September 16, 2007|H. May Spitz | Special to The Times

Question: I live in an older building and my apartment doesn't have enough electrical outlets. Is the owner required to add more?

Answer: A property owner is required to keep a place "fit and habitable," which is defined by state law and sometimes honed by county, city, village or town ordinances as well. The declaration "habitable" means that the rental unit is "suitable to be lived in." Unfortunately, what's considered suitable for some apartment dwellers may not suit other folks at all.

In California, electrical requirements include "Electrical lighting, with wiring and electrical equipment that conformed with applicable law at the time of installation, maintained in good working order."

Of course, "applicable law at time of installation" doesn't help the modern renter who wants more up-to-date or increased electrical capacity for such things as computers and kitchen appliances.

Unfortunately, unless the wiring or the plugs are dangerous, the owner may not be required to update the system to meet your lifestyle.

For safety, the National Electrical Code is generally the model for state regulation that defines many electrical rules.

As for updating the electrical system, unless substantial renovation has been undertaken, most places are grandfathered in when it comes to current code regulations.

An exception may involve the installation of a ground fault circuit interrupter, a relatively inexpensive electrical device commonly used to replace a standard electrical outlet.

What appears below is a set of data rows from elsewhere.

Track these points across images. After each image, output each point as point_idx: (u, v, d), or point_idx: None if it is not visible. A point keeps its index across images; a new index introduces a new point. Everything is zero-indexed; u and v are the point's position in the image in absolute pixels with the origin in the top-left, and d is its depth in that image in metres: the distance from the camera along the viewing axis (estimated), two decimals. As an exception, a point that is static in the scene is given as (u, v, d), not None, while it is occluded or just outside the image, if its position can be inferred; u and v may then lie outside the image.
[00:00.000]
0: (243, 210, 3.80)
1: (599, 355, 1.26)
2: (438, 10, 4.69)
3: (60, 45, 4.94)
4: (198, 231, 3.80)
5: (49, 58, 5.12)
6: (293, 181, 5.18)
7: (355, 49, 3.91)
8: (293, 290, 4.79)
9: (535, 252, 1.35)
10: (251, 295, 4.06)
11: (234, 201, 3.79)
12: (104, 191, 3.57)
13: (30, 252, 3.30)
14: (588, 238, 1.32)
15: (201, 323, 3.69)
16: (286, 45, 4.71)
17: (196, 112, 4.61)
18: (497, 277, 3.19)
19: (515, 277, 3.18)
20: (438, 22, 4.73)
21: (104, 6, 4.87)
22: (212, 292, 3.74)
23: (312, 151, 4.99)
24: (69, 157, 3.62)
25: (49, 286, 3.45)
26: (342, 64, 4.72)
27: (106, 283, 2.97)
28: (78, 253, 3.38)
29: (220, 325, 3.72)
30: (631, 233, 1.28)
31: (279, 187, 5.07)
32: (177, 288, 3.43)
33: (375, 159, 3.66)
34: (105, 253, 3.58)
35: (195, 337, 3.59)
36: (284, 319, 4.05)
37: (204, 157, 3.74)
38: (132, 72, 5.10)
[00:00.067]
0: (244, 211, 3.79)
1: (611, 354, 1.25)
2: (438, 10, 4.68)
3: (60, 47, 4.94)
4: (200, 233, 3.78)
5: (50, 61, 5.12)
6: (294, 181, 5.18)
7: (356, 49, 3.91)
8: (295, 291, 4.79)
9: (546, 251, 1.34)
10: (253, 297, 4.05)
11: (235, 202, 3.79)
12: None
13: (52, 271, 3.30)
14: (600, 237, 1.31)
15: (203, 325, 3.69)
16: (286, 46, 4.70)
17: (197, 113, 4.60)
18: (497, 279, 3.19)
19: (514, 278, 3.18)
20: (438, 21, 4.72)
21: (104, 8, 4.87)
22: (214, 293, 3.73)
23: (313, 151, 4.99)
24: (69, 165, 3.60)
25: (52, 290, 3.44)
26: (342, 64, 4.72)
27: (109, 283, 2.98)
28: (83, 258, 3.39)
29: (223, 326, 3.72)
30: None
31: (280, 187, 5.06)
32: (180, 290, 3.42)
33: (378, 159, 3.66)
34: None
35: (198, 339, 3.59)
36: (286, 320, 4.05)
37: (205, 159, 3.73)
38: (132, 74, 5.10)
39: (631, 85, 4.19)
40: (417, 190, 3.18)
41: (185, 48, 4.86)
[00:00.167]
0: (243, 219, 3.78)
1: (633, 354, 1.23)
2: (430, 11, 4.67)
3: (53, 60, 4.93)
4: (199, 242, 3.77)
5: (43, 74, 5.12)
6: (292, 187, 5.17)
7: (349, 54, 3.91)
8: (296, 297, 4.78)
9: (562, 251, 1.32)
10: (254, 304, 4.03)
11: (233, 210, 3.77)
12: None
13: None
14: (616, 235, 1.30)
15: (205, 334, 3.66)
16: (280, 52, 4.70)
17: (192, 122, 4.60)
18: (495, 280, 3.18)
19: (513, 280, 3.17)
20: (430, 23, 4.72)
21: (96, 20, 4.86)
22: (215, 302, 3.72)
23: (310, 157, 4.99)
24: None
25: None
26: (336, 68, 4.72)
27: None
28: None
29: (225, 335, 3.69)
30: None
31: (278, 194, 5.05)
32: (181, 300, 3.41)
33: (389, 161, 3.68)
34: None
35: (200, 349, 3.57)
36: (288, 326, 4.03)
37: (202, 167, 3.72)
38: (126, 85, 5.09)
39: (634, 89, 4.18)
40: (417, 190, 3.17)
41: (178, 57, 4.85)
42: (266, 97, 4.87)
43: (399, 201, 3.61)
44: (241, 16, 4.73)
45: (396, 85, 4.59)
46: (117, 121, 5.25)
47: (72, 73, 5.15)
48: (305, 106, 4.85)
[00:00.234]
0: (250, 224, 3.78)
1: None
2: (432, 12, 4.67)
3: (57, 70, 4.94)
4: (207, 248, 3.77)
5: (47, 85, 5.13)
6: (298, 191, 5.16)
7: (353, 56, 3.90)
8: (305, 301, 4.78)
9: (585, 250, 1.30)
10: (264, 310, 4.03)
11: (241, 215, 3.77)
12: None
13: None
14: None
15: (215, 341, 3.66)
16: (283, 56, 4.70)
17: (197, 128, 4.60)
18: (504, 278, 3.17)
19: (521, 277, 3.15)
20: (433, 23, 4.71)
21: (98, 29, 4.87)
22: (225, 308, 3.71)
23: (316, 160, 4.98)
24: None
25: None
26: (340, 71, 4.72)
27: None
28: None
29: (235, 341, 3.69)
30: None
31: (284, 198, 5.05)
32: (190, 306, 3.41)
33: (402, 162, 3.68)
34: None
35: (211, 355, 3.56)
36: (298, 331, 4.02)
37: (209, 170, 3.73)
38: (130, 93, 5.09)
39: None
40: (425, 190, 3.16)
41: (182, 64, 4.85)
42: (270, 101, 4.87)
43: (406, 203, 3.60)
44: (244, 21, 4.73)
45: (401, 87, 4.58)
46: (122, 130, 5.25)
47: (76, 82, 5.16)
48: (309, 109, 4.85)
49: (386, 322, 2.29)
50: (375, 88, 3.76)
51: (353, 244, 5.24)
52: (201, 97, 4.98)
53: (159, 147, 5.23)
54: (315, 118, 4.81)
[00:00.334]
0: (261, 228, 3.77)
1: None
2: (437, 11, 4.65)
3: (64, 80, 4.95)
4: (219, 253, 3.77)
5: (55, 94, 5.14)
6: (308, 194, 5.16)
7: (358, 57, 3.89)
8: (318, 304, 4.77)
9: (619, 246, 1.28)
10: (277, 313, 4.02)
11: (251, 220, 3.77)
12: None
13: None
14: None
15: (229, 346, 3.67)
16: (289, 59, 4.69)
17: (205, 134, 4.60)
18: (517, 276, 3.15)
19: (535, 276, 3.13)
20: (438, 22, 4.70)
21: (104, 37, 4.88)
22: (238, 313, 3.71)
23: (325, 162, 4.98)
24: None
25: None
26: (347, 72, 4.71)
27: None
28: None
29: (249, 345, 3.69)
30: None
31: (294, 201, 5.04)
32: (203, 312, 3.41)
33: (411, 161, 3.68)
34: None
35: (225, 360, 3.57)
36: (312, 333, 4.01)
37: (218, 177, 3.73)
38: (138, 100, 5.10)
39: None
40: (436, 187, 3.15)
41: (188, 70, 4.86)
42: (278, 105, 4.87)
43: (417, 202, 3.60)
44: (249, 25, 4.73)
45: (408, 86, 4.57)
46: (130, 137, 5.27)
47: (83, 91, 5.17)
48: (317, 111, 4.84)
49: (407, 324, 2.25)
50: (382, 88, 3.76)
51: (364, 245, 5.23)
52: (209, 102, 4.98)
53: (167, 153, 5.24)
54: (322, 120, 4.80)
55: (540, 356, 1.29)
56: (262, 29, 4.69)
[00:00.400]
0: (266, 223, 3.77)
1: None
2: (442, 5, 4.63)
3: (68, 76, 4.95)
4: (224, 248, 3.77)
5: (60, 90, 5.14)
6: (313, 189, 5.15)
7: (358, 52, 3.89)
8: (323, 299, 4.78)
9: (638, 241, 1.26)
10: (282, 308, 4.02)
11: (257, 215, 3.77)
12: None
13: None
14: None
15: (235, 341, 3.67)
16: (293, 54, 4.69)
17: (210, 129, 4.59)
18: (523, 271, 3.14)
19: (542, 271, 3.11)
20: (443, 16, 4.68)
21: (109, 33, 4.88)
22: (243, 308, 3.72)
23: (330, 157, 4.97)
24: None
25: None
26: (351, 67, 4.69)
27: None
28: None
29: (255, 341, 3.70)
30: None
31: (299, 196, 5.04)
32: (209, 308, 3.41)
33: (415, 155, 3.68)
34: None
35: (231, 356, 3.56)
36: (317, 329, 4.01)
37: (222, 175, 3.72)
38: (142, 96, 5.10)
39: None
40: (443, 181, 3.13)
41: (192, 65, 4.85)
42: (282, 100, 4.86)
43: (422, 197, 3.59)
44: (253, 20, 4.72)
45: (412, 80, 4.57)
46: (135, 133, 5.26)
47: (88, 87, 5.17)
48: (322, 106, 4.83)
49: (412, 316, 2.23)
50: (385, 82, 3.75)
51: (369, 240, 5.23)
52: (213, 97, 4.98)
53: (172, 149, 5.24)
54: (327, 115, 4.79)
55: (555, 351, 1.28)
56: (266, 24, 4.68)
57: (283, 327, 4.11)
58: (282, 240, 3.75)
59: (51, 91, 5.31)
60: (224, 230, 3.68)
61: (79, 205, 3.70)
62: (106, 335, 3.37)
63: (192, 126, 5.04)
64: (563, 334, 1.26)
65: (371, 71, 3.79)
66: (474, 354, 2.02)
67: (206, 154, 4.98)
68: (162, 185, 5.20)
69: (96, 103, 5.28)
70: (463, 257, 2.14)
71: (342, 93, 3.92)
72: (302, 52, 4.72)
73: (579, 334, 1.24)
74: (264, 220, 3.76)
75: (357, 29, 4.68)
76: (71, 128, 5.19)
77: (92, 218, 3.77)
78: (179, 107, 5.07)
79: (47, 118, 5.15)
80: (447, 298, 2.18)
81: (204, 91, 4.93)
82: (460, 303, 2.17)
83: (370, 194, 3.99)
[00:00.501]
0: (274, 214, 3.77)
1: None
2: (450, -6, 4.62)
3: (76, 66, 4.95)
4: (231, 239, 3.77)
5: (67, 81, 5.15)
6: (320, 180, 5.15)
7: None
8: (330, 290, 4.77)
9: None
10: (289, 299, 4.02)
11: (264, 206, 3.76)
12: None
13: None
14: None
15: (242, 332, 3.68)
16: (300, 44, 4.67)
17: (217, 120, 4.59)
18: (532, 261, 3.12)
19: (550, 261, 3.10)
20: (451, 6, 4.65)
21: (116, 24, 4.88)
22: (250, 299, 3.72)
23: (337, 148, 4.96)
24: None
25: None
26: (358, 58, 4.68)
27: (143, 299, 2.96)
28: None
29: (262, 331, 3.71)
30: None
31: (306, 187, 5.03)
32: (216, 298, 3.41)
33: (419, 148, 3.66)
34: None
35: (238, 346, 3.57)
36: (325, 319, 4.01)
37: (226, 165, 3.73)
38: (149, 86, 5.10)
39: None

According to the Consumer Product Safety Commission, interrupters installed in household branch circuits could prevent more than two-thirds of the approximately 300 electrocutions still occurring each year in and around homes. Because an interrupter detects ground faults, it also can prevent some electrical fires and reduce the severity of others by interrupting the flow of electric current. Ideally, all outlets within a few feet of a water source should have outlets changed to this type.

Updating by adding extra outlets should be handled by a licensed electrician and is usually not expensive. You might offer to split the cost with your landlord. Be sure to get whatever understanding you come to in writing and specify who will do the work and the cost of the job before work is authorized.

A call for help on lack of phone jacks

Question: How many phone jacks should a landlord provide? There's only one in my kitchen, and it's really annoying.

Answer: With the burgeoning need for multiple phone jacks, a consumer would hope there are sufficient choices of where to "plug in" at their home. Unfortunately most laws have not kept up with technology, some being silent on telephone access requirements, with others quite detailed.

In California, Civil Code 1941.4 gets the word across nicely by requiring the landlord to be responsible for "installing at least one usable telephone jack and for placing and maintaining the inside telephone wiring in good working order."

Also on the landlord's tab are repairs to "the portion of the telephone wire that connects the telephone equipment at the customer's premises to the telephone network at a demarcation point determined by the telephone corporation in accordance with orders of the Public Utilities Commission."

But technology has provided several solutions to your problem of only having one phone jack. Using a "sole jack" cordless system will enable you to plug several extensions into the line by using an electrical outlet with room for the charger base nearby. Check your local appliance store or online for choice of features and prices.

Other options include "piggybacking" the system with inexpensive telephone jack extensions and running wire to other areas. Whether you're planning to undertake any handiwork yourself or pay someone to alter the premises, be sure to get your landlord's permission first.